Researchers at Chalmers University of Technology have shown that incorporating knowledge of fundamental physics into machine learning can speed up the design of artificial materials for controlling light. These materials are studied in the field of nanophotonics, where light is manipulated at scales smaller than its wavelength. At these tiny sizes, light can be directed in ways not possible with ordinary materials. The researchers use computer simulations to create such artificial materials, which could lead to lighter and thinner lenses for cameras or eyeglasses. The same approach may also help develop components for quantum computers, where light could carry information between systems using photonic crystals that reflect light with very high efficiency.
The simulations depend on neural networks. Creating enough training data for these networks is time-consuming. Each data point can require between ten minutes and one hour of calculation, and tens of thousands of such points may be needed. In the past, preparing the data could take an entire month, and adding new requirements might demand another month of work.

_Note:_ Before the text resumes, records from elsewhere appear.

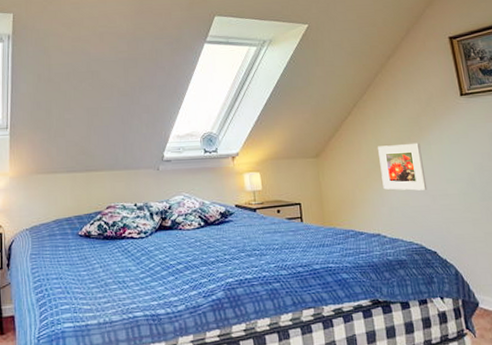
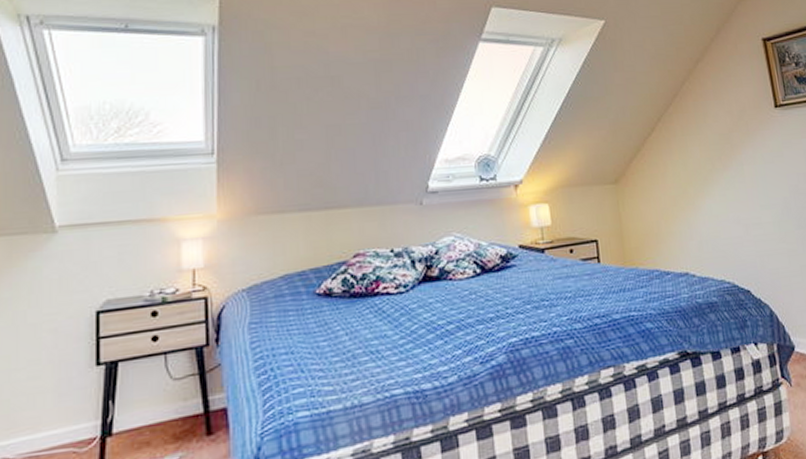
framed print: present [378,142,428,191] -> none [685,163,740,220]

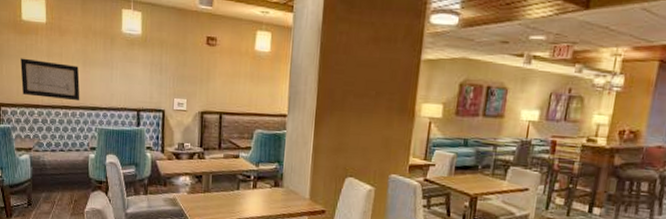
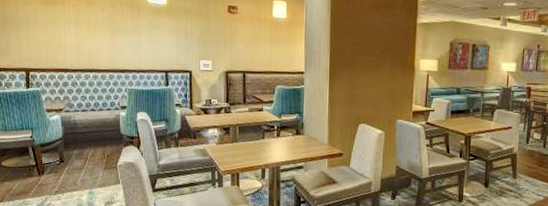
wall art: present [20,58,80,101] -> none [48,26,109,65]

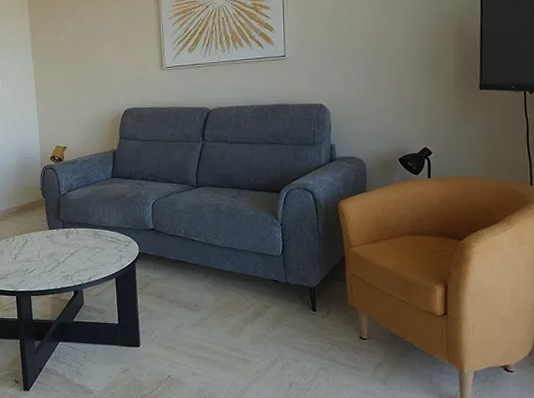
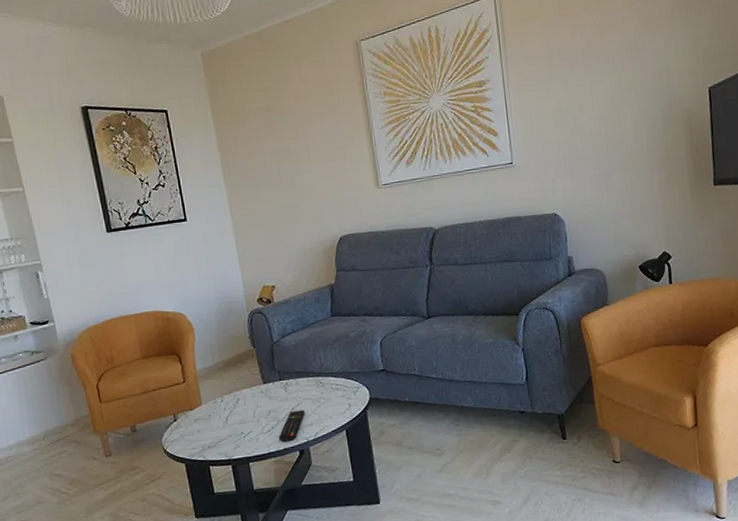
remote control: none [57,256,82,281] -> present [278,409,306,442]

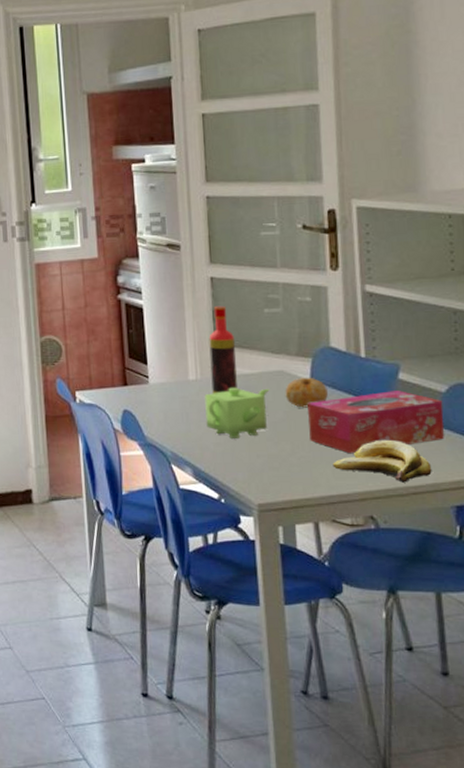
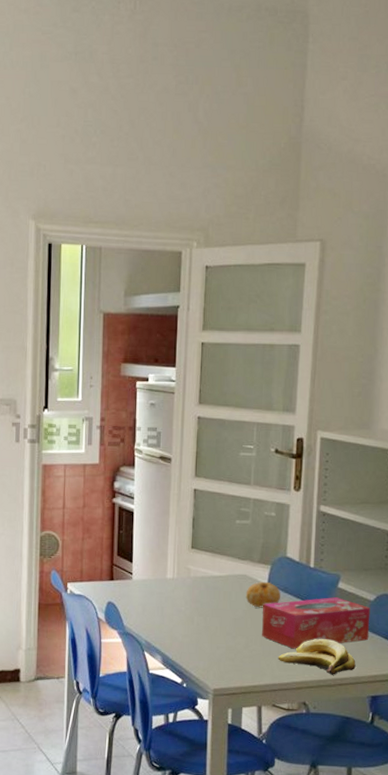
teapot: present [204,387,270,438] -> none [178,587,234,631]
bottle: present [209,305,237,394] -> none [185,514,210,592]

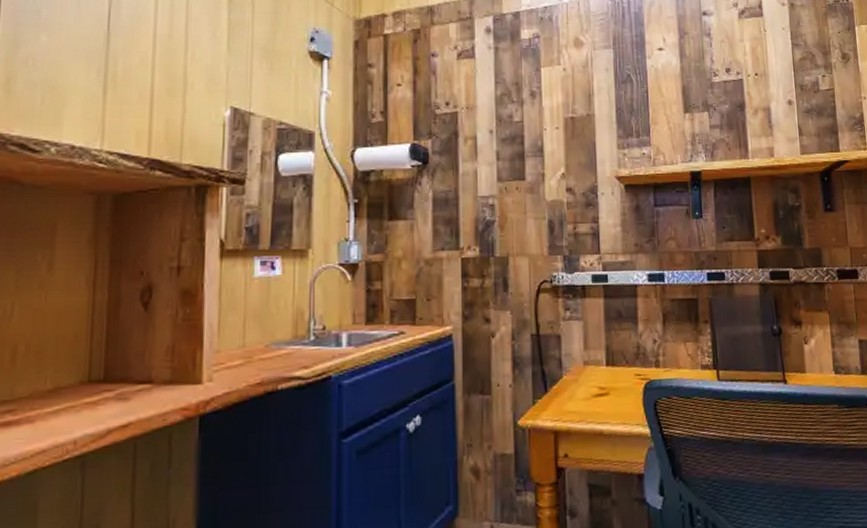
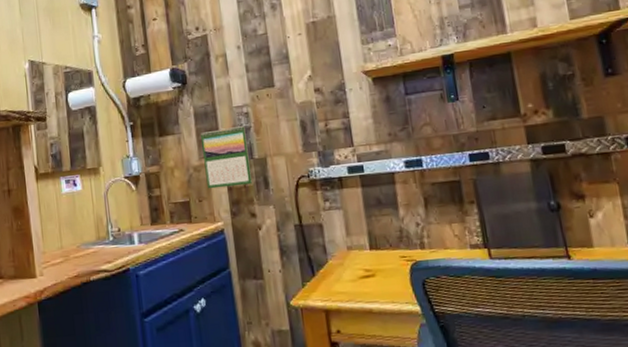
calendar: none [438,219,491,287] -> present [201,126,253,189]

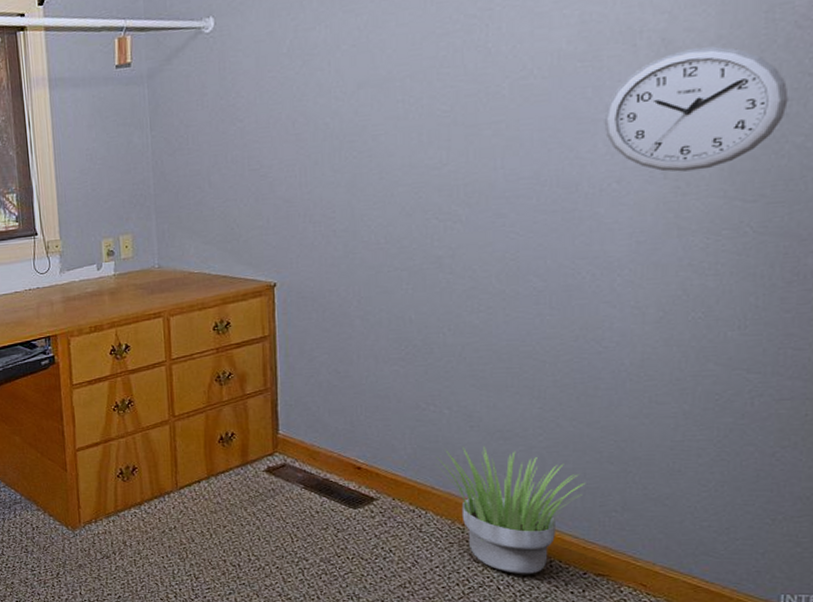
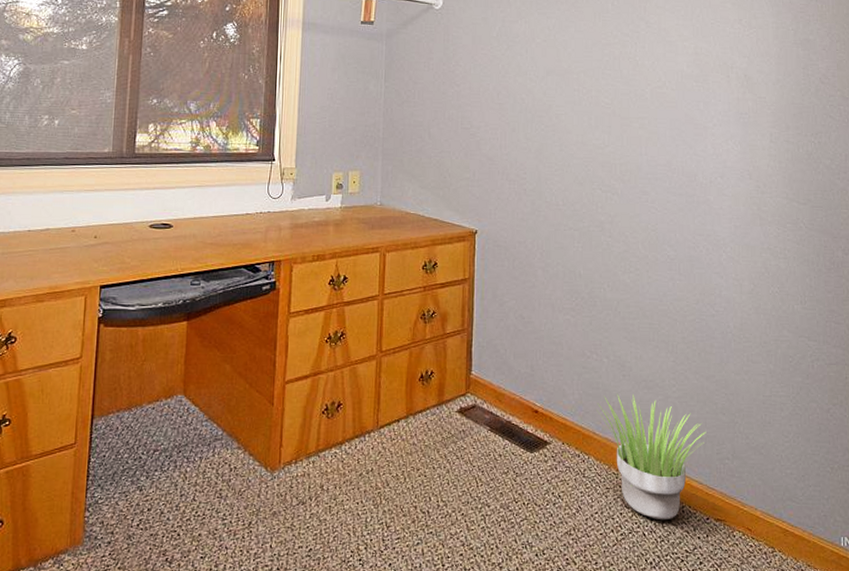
wall clock: present [604,46,789,172] -> none [711,86,820,176]

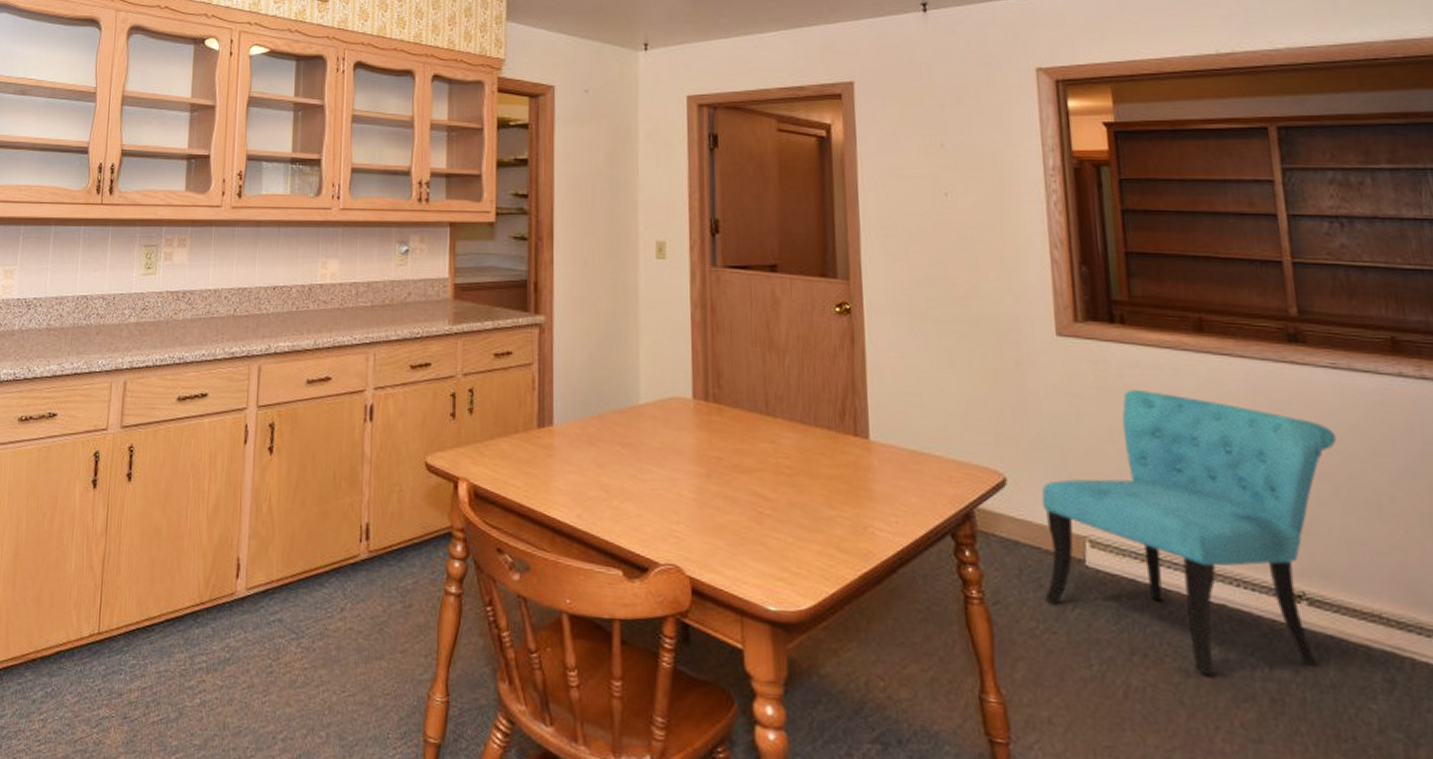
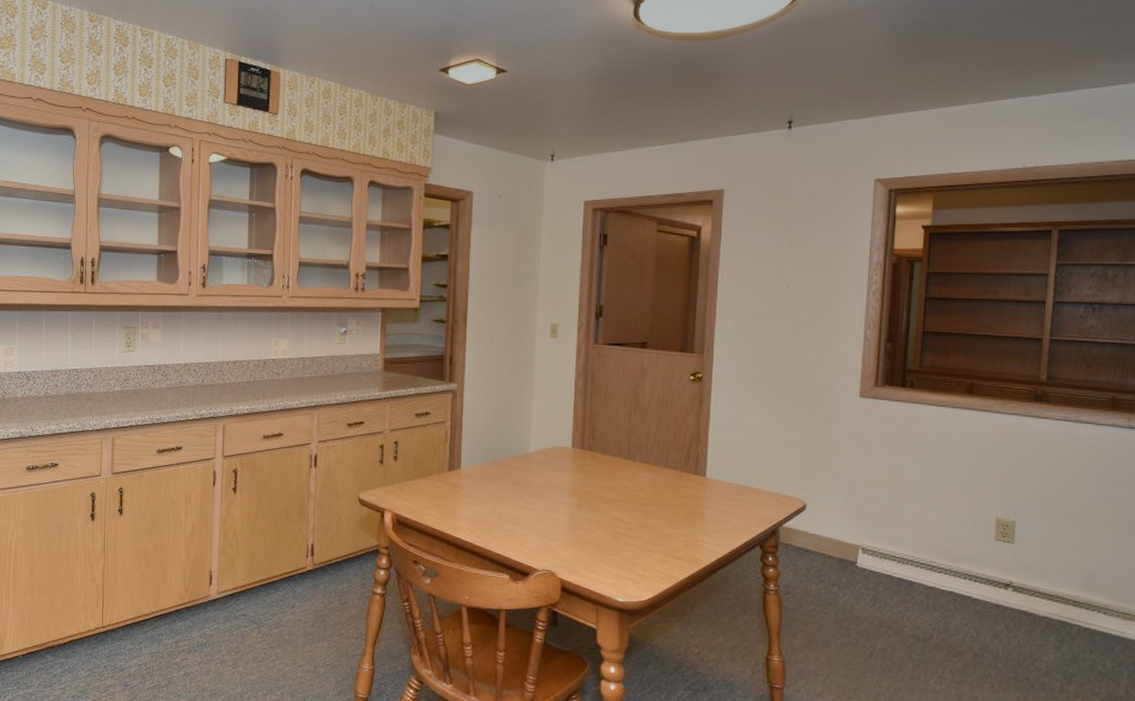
chair: present [1041,390,1337,675] -> none [823,438,1057,639]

Teaching physics to artificial intelligence
The researchers solved this by teaching the neural network the basic laws of physics and electromagnetism at the start. In earlier work, the network had to learn these laws by analyzing the data itself. Now it uses this built-in knowledge instead of figuring everything out from scratch. As a result, the network requires much less data to train well and produces more accurate results with fewer obvious mistakes. What previously took thirty days now takes only three days. Once trained, the network can determine the light-controlling properties of a material structure in about a millisecond.
This method was outlined in an article published in Laser & Photonics Reviews. The main benefit is faster development of designs for optical components. Although the current work is limited to simulations on supercomputers, it helps advance practical applications in light-based technologies. The researchers note that the physics involved is complex, and the network can draw conclusions that are hard for humans to see directly from the data alone.